La hipótesis fue formulada por James Q Wilson y George Kelling en 1982,1aunque parte de un experimento clásico de Philip Zimbardo, realizado en 1969. El psicólogo dejó dos autos idénticos abandonados en la calle, pero en barrios con características socioeconómicas muy distintas. El auto abandonado en el barrio más pobre fue vandalizado de inmediato y, al poco tiempo, destruido, lo que llevó a los analistas a pensar que las tasas de delincuencia podrían atribuirse a la pobreza. Sin embargo, los investigadores rompieron un vidrio en el auto estacionado en el barrio más rico. Los resultados fueron los mismos: robos, destrozos y abandono total. Así, quedó en evidencia que no era una cuestión de pobreza, sino de un fenómeno ligado a la psicología social. Un vidrio roto, un auto abandonado, una casa descuidada… todos transmiten una idea de deterioro, desinterés y ausencia de reglas. Esa señal de desorden va erosionando las normas de convivencia: todo vale.

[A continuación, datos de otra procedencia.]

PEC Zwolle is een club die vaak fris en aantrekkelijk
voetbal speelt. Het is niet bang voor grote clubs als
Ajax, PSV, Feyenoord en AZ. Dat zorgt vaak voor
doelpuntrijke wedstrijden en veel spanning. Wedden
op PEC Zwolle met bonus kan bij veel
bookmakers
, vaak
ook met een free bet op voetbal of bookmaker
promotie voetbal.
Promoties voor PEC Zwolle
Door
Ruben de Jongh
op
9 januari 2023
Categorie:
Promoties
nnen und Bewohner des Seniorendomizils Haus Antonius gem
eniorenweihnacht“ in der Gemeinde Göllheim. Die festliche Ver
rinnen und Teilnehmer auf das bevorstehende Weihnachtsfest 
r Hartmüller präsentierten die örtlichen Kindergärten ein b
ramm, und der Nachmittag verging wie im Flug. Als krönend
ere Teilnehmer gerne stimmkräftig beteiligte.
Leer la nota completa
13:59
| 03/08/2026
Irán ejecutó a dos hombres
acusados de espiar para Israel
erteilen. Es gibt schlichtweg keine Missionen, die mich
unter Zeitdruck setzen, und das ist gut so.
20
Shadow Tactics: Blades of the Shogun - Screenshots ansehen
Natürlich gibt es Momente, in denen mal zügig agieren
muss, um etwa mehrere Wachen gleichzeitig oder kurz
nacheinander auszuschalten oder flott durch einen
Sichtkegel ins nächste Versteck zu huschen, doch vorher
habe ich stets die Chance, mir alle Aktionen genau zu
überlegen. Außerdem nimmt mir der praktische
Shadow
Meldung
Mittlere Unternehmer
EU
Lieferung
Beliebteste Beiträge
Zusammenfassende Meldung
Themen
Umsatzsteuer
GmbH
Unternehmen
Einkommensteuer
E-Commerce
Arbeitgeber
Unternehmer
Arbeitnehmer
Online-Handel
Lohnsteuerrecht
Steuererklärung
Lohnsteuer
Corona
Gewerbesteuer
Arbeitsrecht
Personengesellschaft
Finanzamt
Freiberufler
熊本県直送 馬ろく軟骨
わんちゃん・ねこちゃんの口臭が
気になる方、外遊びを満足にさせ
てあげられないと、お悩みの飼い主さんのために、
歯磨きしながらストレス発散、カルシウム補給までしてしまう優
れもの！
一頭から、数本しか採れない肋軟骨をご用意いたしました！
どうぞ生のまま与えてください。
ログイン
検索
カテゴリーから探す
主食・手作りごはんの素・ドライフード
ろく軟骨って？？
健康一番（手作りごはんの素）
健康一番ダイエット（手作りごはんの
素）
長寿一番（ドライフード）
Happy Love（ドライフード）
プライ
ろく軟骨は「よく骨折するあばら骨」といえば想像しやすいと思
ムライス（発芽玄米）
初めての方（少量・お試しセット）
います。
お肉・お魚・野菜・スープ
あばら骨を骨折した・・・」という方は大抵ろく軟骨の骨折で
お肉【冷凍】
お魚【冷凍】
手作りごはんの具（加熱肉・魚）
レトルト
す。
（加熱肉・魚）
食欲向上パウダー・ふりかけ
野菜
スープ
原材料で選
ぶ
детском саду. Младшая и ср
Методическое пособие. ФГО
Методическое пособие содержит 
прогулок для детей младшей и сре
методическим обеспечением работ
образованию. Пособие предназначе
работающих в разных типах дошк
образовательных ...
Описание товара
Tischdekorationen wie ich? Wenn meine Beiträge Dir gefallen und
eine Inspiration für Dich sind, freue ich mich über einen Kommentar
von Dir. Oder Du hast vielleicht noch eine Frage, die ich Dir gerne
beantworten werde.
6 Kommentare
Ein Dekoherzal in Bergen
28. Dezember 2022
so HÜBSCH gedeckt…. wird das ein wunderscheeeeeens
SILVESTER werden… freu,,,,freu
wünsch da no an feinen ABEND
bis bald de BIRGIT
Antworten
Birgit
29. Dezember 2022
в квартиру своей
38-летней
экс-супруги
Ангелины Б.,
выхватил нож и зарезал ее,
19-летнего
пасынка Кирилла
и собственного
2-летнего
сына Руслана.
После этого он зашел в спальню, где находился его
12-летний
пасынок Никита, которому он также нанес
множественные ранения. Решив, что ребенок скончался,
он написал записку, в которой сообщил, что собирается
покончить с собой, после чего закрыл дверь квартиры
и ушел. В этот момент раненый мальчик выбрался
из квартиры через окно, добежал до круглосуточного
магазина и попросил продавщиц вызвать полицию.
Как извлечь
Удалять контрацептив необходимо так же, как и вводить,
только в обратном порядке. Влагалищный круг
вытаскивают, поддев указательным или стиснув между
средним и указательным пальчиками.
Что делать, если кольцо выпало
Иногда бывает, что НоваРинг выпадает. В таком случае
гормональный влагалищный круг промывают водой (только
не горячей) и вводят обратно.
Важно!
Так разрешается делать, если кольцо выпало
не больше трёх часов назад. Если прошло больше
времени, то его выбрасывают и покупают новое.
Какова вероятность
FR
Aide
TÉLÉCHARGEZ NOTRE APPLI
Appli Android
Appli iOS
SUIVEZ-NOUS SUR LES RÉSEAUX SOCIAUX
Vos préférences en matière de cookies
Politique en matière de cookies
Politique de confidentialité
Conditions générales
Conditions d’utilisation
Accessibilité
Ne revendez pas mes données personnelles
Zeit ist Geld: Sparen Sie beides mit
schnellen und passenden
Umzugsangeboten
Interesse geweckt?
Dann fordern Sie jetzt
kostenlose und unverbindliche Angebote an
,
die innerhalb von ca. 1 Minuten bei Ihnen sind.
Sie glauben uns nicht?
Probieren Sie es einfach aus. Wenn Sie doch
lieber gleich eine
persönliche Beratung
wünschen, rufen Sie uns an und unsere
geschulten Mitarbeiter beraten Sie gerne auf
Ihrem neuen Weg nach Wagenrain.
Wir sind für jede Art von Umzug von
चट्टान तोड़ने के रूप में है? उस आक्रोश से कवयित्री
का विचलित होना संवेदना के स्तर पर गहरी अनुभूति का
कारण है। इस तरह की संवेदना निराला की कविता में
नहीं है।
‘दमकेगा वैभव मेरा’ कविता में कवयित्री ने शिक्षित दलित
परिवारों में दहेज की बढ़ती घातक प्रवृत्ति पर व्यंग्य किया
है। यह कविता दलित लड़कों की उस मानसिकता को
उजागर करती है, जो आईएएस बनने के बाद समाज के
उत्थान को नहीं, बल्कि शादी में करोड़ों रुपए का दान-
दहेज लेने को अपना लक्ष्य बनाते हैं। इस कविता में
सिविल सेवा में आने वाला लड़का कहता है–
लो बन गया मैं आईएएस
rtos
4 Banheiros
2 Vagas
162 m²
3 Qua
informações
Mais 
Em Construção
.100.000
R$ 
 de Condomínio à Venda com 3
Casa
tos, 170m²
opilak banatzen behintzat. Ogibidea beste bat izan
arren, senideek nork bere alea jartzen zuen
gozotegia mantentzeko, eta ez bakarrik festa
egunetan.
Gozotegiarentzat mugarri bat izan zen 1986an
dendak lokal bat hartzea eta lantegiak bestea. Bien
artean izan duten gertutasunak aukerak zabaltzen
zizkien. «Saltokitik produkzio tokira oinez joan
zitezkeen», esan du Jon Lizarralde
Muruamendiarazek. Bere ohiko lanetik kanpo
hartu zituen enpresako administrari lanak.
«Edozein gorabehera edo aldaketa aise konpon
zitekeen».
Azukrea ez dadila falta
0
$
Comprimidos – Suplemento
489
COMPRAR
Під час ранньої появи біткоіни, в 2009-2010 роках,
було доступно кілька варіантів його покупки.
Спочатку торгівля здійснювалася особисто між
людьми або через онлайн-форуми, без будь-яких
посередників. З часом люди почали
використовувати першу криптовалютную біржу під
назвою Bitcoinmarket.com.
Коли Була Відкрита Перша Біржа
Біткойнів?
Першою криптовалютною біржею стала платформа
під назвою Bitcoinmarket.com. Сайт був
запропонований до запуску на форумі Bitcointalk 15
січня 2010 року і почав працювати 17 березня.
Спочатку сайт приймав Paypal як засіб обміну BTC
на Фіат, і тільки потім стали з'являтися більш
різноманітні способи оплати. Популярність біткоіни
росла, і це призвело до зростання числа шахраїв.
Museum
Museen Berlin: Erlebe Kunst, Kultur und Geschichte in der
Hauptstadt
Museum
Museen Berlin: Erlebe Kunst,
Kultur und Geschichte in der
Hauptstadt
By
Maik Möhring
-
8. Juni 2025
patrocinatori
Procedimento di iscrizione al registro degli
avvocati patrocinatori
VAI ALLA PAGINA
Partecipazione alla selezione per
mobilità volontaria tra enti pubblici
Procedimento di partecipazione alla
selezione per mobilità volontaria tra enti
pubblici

Cada pequeño acto de transgresión da pie al siguiente, hasta que la espiral se descontrola.
Con cierto estupor y no poca perplejidad, una parte de la ciudadanía viene asistiendo a una escalada de atropellos y descalificaciones personales que se producen en ambas cámaras desde el inicio del gobierno del Frente Amplio. La gota que colmó el vaso se produjo en el Senado, y terminó en el insulto homofóbico propinado por el miembro interpelante que resultó en la condena en el Senado el pasado martes. No fue un hecho aislado y no es apenas una escena de “pasiones políticas desatadas”, como señaló algún legislador. Se trata de una estrategia de bloqueo sistemático a las iniciativas del gobierno, que comenzó con el intento de dejarlo sin mayorías para aprobar una rendición de cuentas –algo que no sucedía desde el primer gobierno de la transición democrática– y que parece no tener otra finalidad más que el acorralamiento, la extenuación, y el fin de la gobernabilidad del sistema. Es la primera vez que un gobierno no tiene mayorías parlamentarias, y la sólida democracia uruguaya no parece dar señales de sostenibilidad en ausencia de estas. Pero un gesto vale más que mil palabras: cuando las descalificaciones e insultos se suman a la estrategia de ingobernabilidad que buena parte de la oposición propone con respecto al gobierno de izquierdas, se vuelve tentador pensar en términos de la teoría de las ventanas rotas.
Los discursos de odio lanzados desde el Parlamento, la propagación de noticias falsas por parte de legisladores nacionales, los apodos humillantes entre políticos y políticas buscan configurar un escenario de deterioro político que hace posible el “todo vale”. Si estas señales no se advierten ni se corrigen –ya sea mediante sanciones legales o condenas políticas y sociales–, el mensaje que recibe la ciudadanía es el mismo que el del experimento de Zimbardo: todo está permitido.
En este proceso, los medios de comunicación juegan un rol central. Ellos seleccionan, jerarquizan y estructuran los hechos que consideran noticiables, interviniendo activamente en la definición de la agenda pública (Graber, 2001).2 Cuando los titulares y las coberturas se concentran en los agravios, los insultos y los discursos divisorios, y no en las discusiones estructurales y profundas, también contribuyen a romper las ventanas del debate público. El mayor rating o el aumento de interacciones en redes pueden terminar costando mucho más caro de lo que parece. Así, se normaliza la agresión, la violencia política crece y, aunque –a veces– haya pedidos de disculpas, el daño ya está hecho y el ciclo de confrontación continúa.